“I’ve always had that love of music that community radio has, as well as the political side, the social side, the community side”.
Elliot is acutely aware of the difficult financial context within which community radio exists. And for community radio station 3CR, which unlike fellow community broadcasters Triple R and PBS eschews sponsorship, the struggle to maintain a functioning transmission and programming infrastructure is even tougher.
Elliot has been involved in community radio for 40 years, since the early days of RMIT’s community radio station back in the 1970s. “I tended to get into trouble a lot at Triple R and PBS,” Elliot says. “I got the notorious letter from the program manager saying that I’d played a song with the word ‘fuck’ in there. They had to do that because it was part of the charter, and the Broadcasting Tribunal was very tough on that in those days. Now when you hear stuff on Triple R, PBS and 3CR like Too Drunk to Fuck, there’s no come back. It’s now within the limits. Times have definitely changed.”
3CR was conceived in the dying days of the Whitlam Government in late 1975, when a cooperative of community organisations was awarded a limited commercial radio licence by the then Broadcasting Minister, Moss Cass. From its initial establishment, 3CR was avowedly radical in its programming. Fittingly, 3CR’s first broadcast was on May 1, the annual international celebration of the trade union movement and working class politics.
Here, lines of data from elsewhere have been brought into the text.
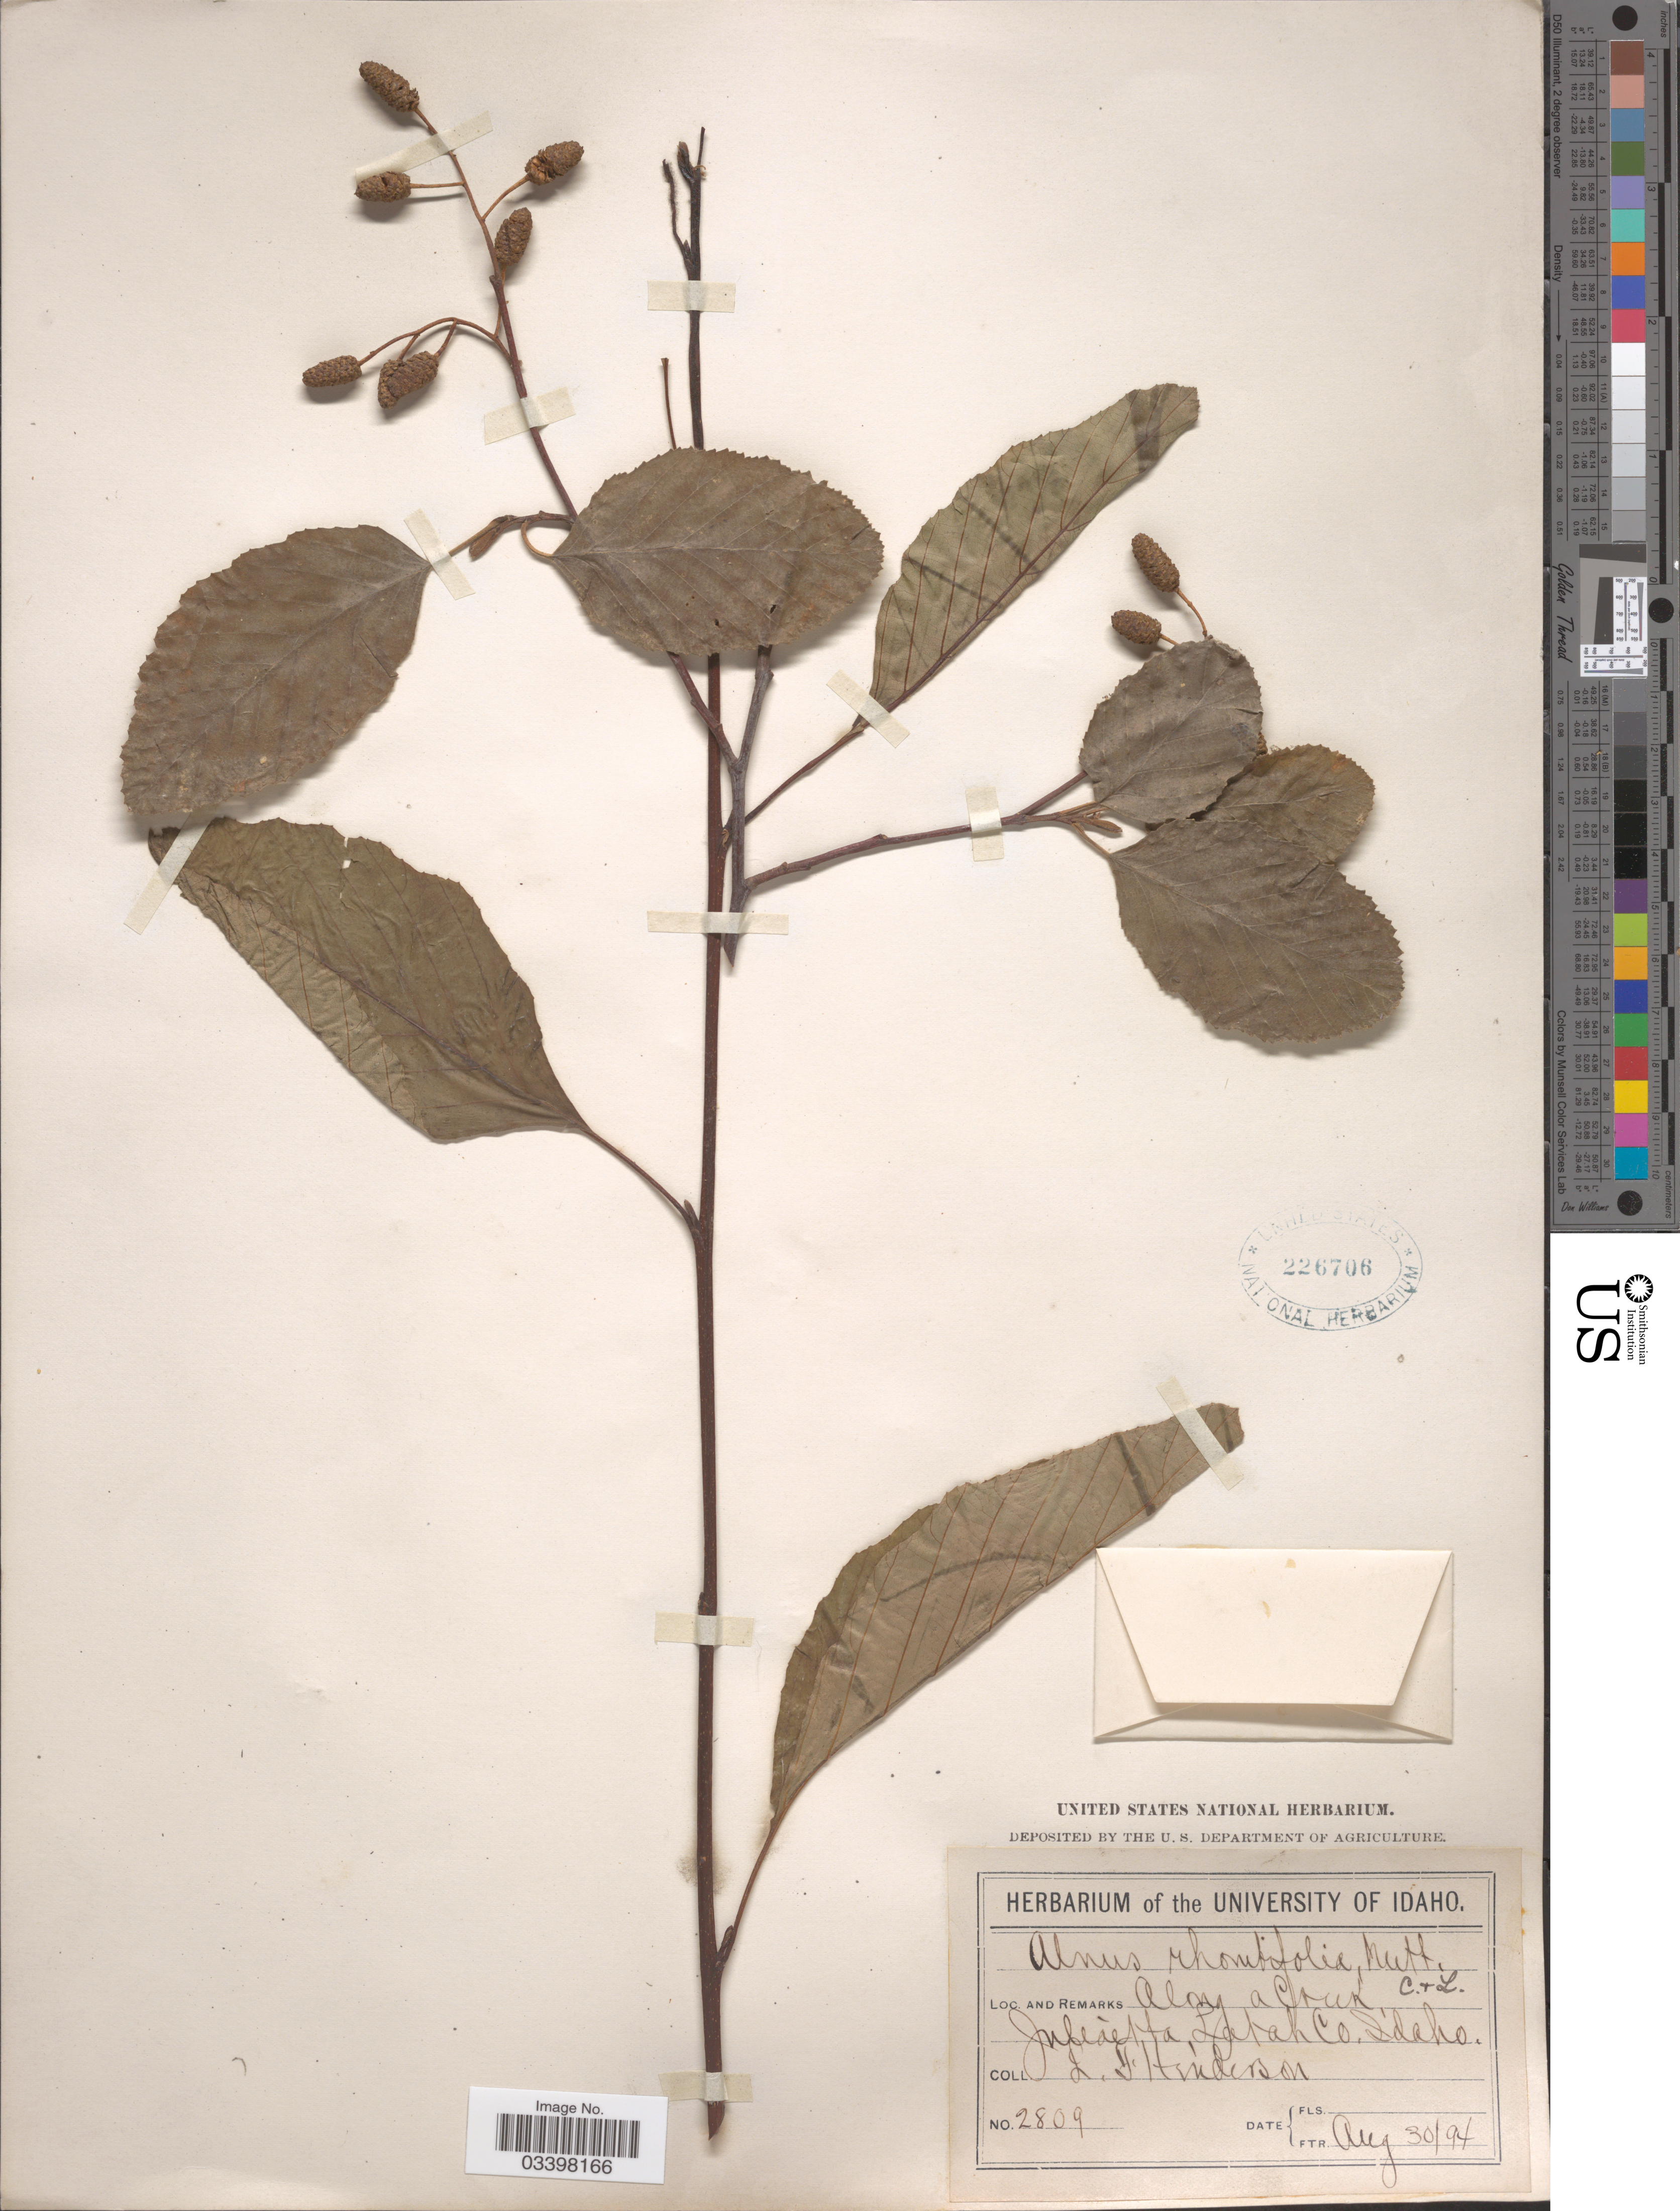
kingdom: Plantae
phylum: Tracheophyta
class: Magnoliopsida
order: Fagales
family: Betulaceae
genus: Alnus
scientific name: Alnus rhombifolia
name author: Nutt.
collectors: L. Henderson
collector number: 2809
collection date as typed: Transcribed d/m/y: 30/8/94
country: United States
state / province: Idaho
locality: Along a Creek, Juliaetta, Latah Co.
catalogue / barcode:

“3CR is very left wing and it wears that on its sleeve,” Elliot says. “The other community radio stations have people behind it with progressive politics, but with 3CR it’s very overt.”
3CR’s ongoing radical edge is illustrated by programs devoted to LGBTI, Indigenous and other progressive causes. In the time-honoured fashion of radical politics, 3CR has also had its share of fractious ideological divisions, with splits between Maoists, Leninists and anarchist factions. “But that’s all settled down now,” Elliot says.
Like other community radio stations, 3CR is heavily dependent on listener subscriptions. But because 3CR doesn’t accept paid sponsorship or other advertising, 3CR relies on regular fundraisers to meet its operating costs. “That was a conscious decision so that the station was more independent,” Elliot says. “The money they get is subscriptions, donations, bequests and benefits.”
Because of his support for the 3CR cause – and community radio generally – Elliot set about organising a fundraising event. One event quickly became two, a spoken-word oriented show at Bella Union and a music-themed fundraising gig at Northcote Social Club.
Melbourne comedian and community radio broadcaster Fiona Scott-Norman will be reprising her The Needle and the Damage Done stage show. Accompanying Scott-Norman on the Thursday night bill will be Clem Bastow, Casey Bennetto, Scott Edgar and Christos Tsiolkas for a performance of their free association radio show, Superfluity 3RRR. Renowned music historian Ian McFarlane will also launch the new edition of his Encyclopedia of Australian Rock and Pop.
With various musical acts also agreeing to contribute to the cause, Elliot quickly realised that he had more than enough – too much, in fact, for a single show. “We decided to have a show specifically for the rock acts – Ekranoplans, Winter Sun and BJ Morriszonkle, who people probably haven’t heard a lot of. BJ Morriszonkle is the epitome of creativity. He’s an absolute one-off.”
A world without 3CR, Elliot says, is a fundamentally diluted cultural and political environment. “Community radio serves all these little pockets of music from all around the world. Unless community radio plays it, it’ll never be played on the radio,” Elliot says.
“I think 3CR gives marginalised people the power of voice, in creative arts and in the political side of things. If we don’t have community stations like 3CR, the world is much more flat and grey, and everything is reduced to money. We need to give the opportunity for people who don’t have a voice, to actually have a voice, and to be able to get out there.”